Easier than using Steinitz seems to be to do things matricially: use row and colummn operations (rather than just row operations) to show easily that any matrix is PAQ equivalent (P and Q being square invertible matrices) to canonical form (having least number of nonzero entries). To prove facts like linear dependence of the columns of any matrix which has less rows than columns, first check the statement is invariant by PAQ equivalence (P and Q being square invertible matrices) and then that it´s obviously true for canonical form. From this the corresponding vectors property (i.e. the linear dependence of n+1 vectors, each of which is a linear combination of n vectors) is easily deduced.
The interest of Steinitz seems to be that it pops up in other contexts…for example, in the proof that Kruskal´s algorithm works (i.e. provides a minimal spanning tree for a weighted graph).

8. Kay Says:

1. This is all fascinating and quite above me (at least for the moment!)

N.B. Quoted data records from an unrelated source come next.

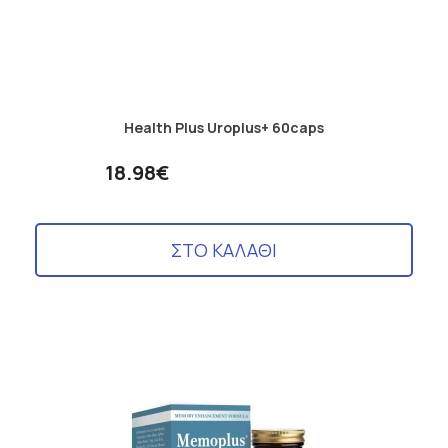
Health Plus Uroplus+ 60caps
18.98€
ΣΤΟ ΚΑΛΑΘΙ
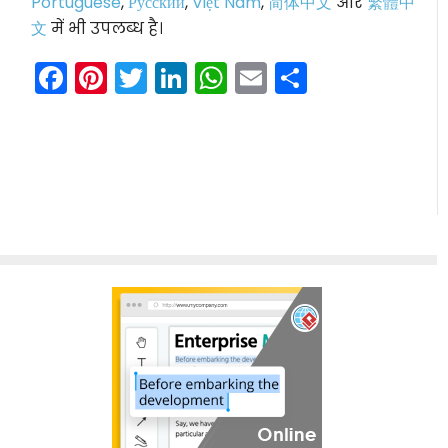
Portuguese
,
Ру́сский
,
Việt Nam
,
简体中文
और
繁體中
文
में भी उपलब्ध है।
Facebook
Pinterest
Twitter
LinkedIn
WhatsApp
Email
Share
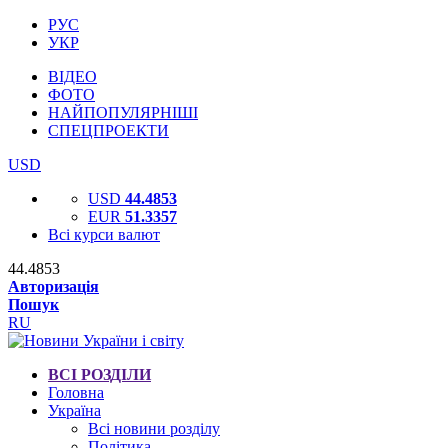
РУС
УКР
ВІДЕО
ФОТО
НАЙПОПУЛЯРНІШІ
СПЕЦПРОЕКТИ
USD
USD
44.4853
EUR
51.3357
Всі курси валют
44.4853
Авторизація
Пошук
RU
ВСІ РОЗДІЛИ
Головна
Україна
Всі новини розділу
Політика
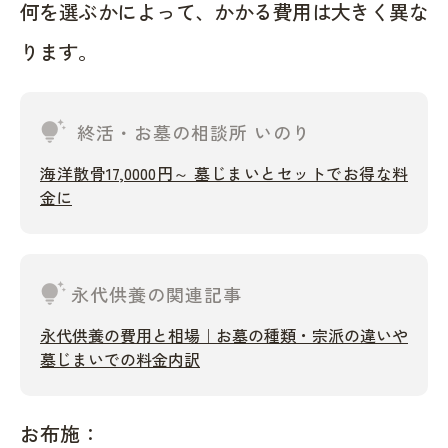
何を選ぶかによって、かかる費用は大きく異な
ります。
tips_and_updates
終活・お墓の相談所 いのり
海洋散骨17,0000円～ 墓じまいとセットでお得な料
金に
tips_and_updates
永代供養の関連記事
永代供養の費用と相場｜お墓の種類・宗派の違いや
墓じまいでの料金内訳
お布施：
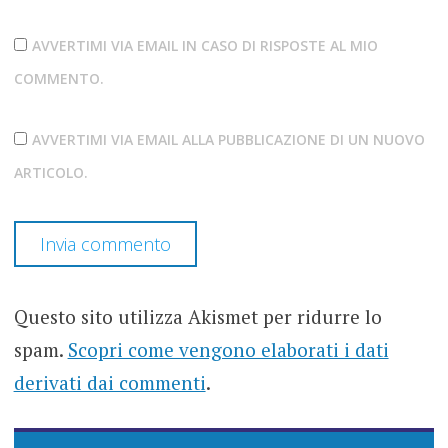
AVVERTIMI VIA EMAIL IN CASO DI RISPOSTE AL MIO
COMMENTO.
AVVERTIMI VIA EMAIL ALLA PUBBLICAZIONE DI UN NUOVO
ARTICOLO.
Questo sito utilizza Akismet per ridurre lo
spam.
Scopri come vengono elaborati i dati
derivati dai commenti
.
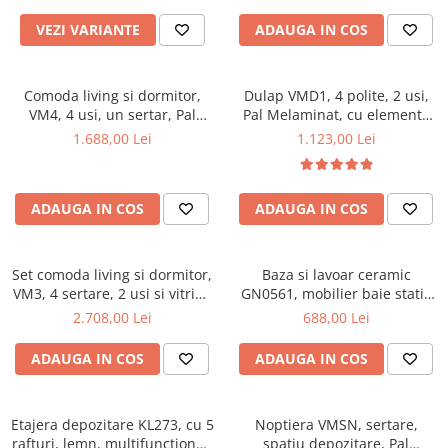
VEZI VARIANTE
ADAUGA IN COS
Comoda living si dormitor,
Dulap VMD1, 4 polite, 2 usi,
VM4, 4 usi, un sertar, Pal
Pal Melaminat, cu elemente
melaminat, cu insertii MDF,
din MDF, Nuc
1.688,00 Lei
1.123,00 Lei
Nuc
ADAUGA IN COS
ADAUGA IN COS
Set comoda living si dormitor,
Baza si lavoar ceramic
VM3, 4 sertare, 2 usi si vitrina
GN0561, mobilier baie stativ
suprapozabila VMN4, 2 usi, 2
50 cm, front MDF, 2 usi, 2
2.708,00 Lei
688,00 Lei
polite, Pal melaminat, cu
rafturi, picioare cromate
insertii MDF, Nuc
reglabile, alb/antracit
ADAUGA IN COS
ADAUGA IN COS
Etajera depozitare KL273, cu 5
Noptiera VMSN, sertare,
rafturi, lemn, multifunctional,
spatiu depozitare, Pal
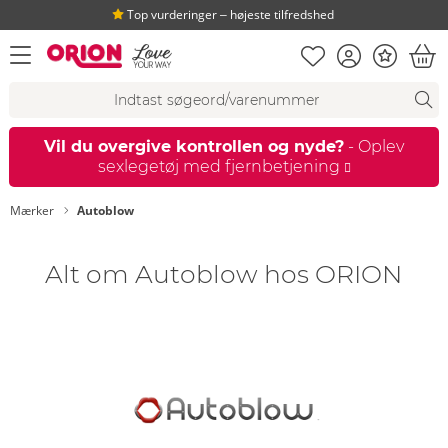
Top vurderinger ‒ højeste tilfredshed
Huskeseddel
Kundekonto
Bonus
åbn menu
Ind
Søgeforslag
Søgning
fi
Vil du overgive kontrollen og nyde?
- Oplev
sexlegetøj med fjernbetjening
Mærker
Autoblow
Alt om Autoblow hos ORION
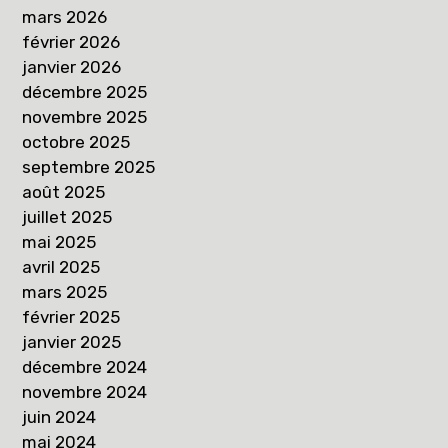
mars 2026
février 2026
janvier 2026
décembre 2025
novembre 2025
octobre 2025
septembre 2025
août 2025
juillet 2025
mai 2025
avril 2025
mars 2025
février 2025
janvier 2025
décembre 2024
novembre 2024
juin 2024
mai 2024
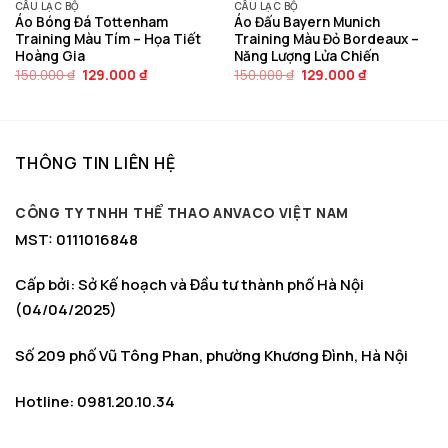
CÂU LẠC BỘ
CÂU LẠC BỘ
Áo Bóng Đá Tottenham
Áo Đấu Bayern Munich
Training Màu Tím – Họa Tiết
Training Màu Đỏ Bordeaux –
Hoàng Gia
Năng Lượng Lửa Chiến
Giá
Giá
Giá
Giá
150.000
₫
129.000
₫
150.000
₫
129.000
₫
gốc
hiện
gốc
hiện
là:
tại
là:
tại
150.000 ₫.
là:
150.000 ₫.
là:
129.000 ₫.
129.000 ₫.
THÔNG TIN LIÊN HỆ
CÔNG TY TNHH THỂ THAO ANVACO VIỆT NAM
MST: 0111016848
Cấp bởi: Sở Kế hoạch và Đầu tư thành phố Hà Nội
(04/04/2025)
Số 209 phố Vũ Tông Phan, phường Khương Đình, Hà Nội
Hotline: 0981.20.10.34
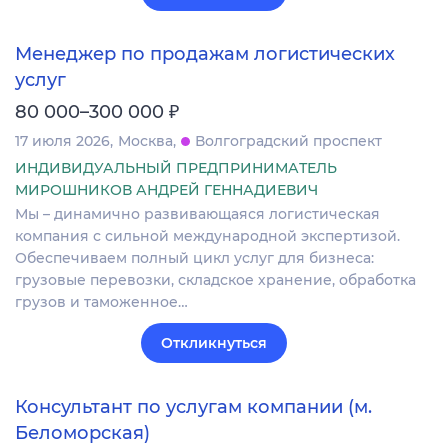
Менеджер по продажам логистических
услуг
₽
80 000–300 000
17 июля 2026
Москва
Волгоградский проспект
ИНДИВИДУАЛЬНЫЙ ПРЕДПРИНИМАТЕЛЬ
МИРОШНИКОВ АНДРЕЙ ГЕННАДИЕВИЧ
Мы – динамично развивающаяся логистическая
компания с сильной международной экспертизой.
Обеспечиваем полный цикл услуг для бизнеса:
грузовые перевозки, складское хранение, обработка
грузов и таможенное…
Откликнуться
Консультант по услугам компании (м.
Беломорская)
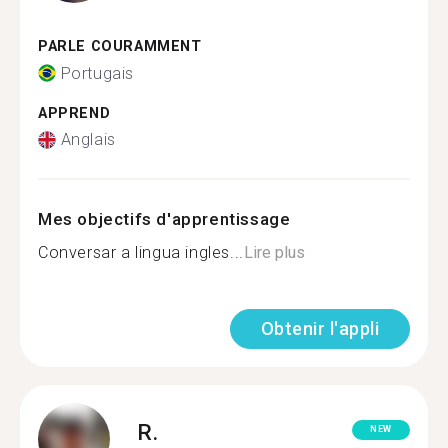
PARLE COURAMMENT
Portugais
APPREND
Anglais
Mes objectifs d'apprentissage
Conversar a lingua ingles...
Lire plus
Obtenir l'appli
R.
NEW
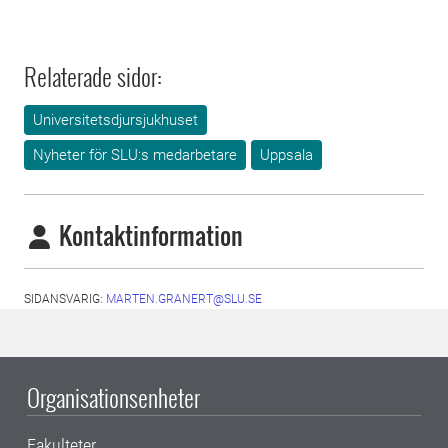
Relaterade sidor:
Universitetsdjursjukhuset
Nyheter för SLU:s medarbetare
Uppsala
Kontaktinformation
SIDANSVARIG:
MARTEN.GRANERT@SLU.SE
Organisationsenheter
Fakulteter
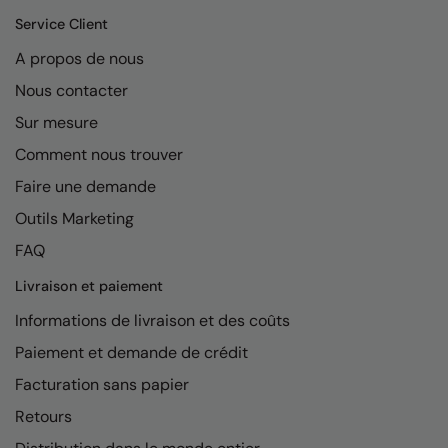
Kariban
Service Client
Kariban Proact
A propos de nous
KiMood
Nous contacter
Kodak
Sur mesure
Comment nous trouver
Kustom Kit
Faire une demande
Larkwood
Outils Marketing
Maddins
FAQ
Madeira
Livraison et paiement
MagiCut
Informations de livraison et des coûts
Marketing Hub
Paiement et demande de crédit
Facturation sans papier
Mumbles
Retours
New Morning Studios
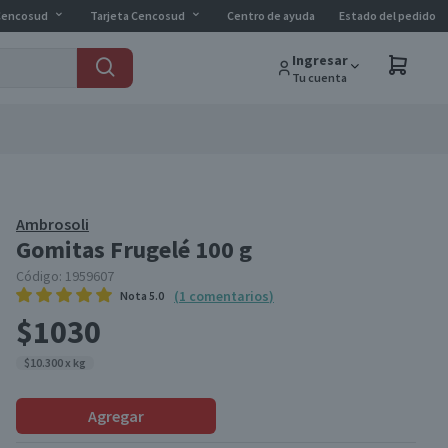
Cencosud
Tarjeta Cencosud
Centro de ayuda
Estado del pedido
Ingresar
Tu cuenta
Ambrosoli
Gomitas Frugelé 100 g
Código:
1959607
(
1
comentarios
)
Nota
5.0
$1030
$10.300 x kg
Agregar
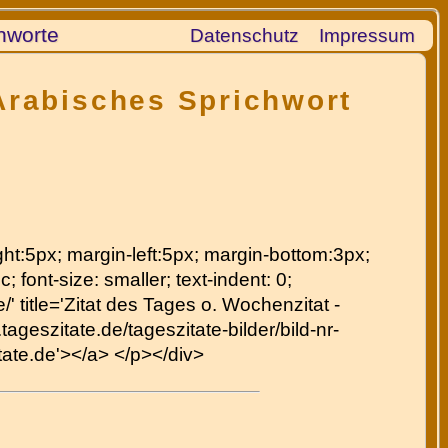
hworte
Datenschutz
Impressum
 Arabisches Sprichwort
right:5px; margin-left:5px; margin-bottom:3px;
c; font-size: smaller; text-indent: 0;
' title='Zitat des Tages o. Wochenzitat -
ageszitate.de/tageszitate-bilder/bild-nr-
itate.de'></a> </p></div>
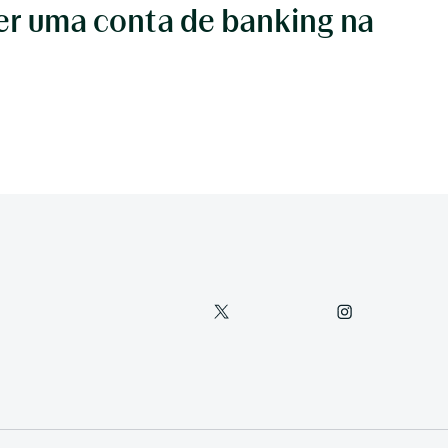
r uma conta de banking na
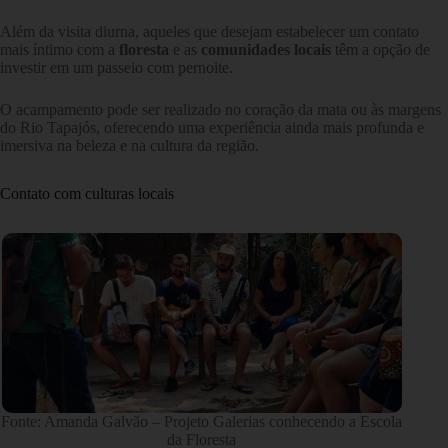
Além da visita diurna, aqueles que desejam estabelecer um contato
mais íntimo com a
floresta
e as
comunidades locais
têm a opção de
investir em um passeio com pernoite.
O acampamento pode ser realizado no coração da mata ou às margens
do Rio Tapajós, oferecendo uma experiência ainda mais profunda e
imersiva na beleza e na cultura da região.
Contato com culturas locais
Fonte: Amanda Galvão – Projeto Galerias conhecendo a Escola
da Floresta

2. Terry, my linear algebra is growing by leaps and bounds, and I am seeing why your comment “As regards the identification between matrices and linear transformations … it’s important to understand both perspectives, and how to swap back and forth.” makes much more sense than my first naive impression.

9. nugae Says:

This is what mathematics ought to be, not the sterile freeze-dried stuff you see in published papers. Mathematics is about intuition, surprise, and delight: why else do we do it?

I’m having a go at conveying these things in writing about a relatively infantile problem in number theory. It’s a challenge – I keep on slipping into mathematical-paper mode – but rewarding when it works.

10. Joerg Liesen Says:

Dear Timothy,

I have a comment/question concerning the history of the subject. In your blog you speak of the “Steinitz” exchange theorem. Terence Tao uses the same name in his blog, so it seems that this is the common name for this result. Do you know how this name got attached to this result? Who used this name first?

The result of Ernst Steinitz (1871-1928) was published 1913 in Crelles Journal. There he writes that (rough translation follows) “the basics of n-dimensional geometry could have been assumed as well known, but I prefer to rederive them here.” Apparently, the result was already known to Steinitz. Indeed, the result — in almost the exact form as in your blog — already appears in Hermann Grassmann’s Ausdehnungslehre of 1862, a book that was completed in the summer of 1861, i.e. 10 years before Steinitz was born. Steinitz does not cite Grassmann, which is fortunate for him, as now the result is known under his name.

11. gowers Says:

I’m afraid I just tend to use the standard names for things and don’t look into the history. But it’s always interesting to hear from people who do know about it. To make up (partially at any rate) for my laziness in this respect, when I give lectures I tell people that a good rule of thumb is that if somebody’s name is attached to a result (at least if the result is sufficiently simple) then they probably weren’t the first person to prove it. I’ve always wondered how Vandermonde’s theorem came to be known as that: if only all theorems were as easy to obtain …

12. Mark Meckes Says:

Regarding names, I’ve always found it curious that almost every mention of Burnside’s lemma seems to be accompanied by the comment that it wasn’t first proved by Burnside. Given that the same is true of most results with a person’s name attached, I don’t understand why Burnside is singled out for such abuse.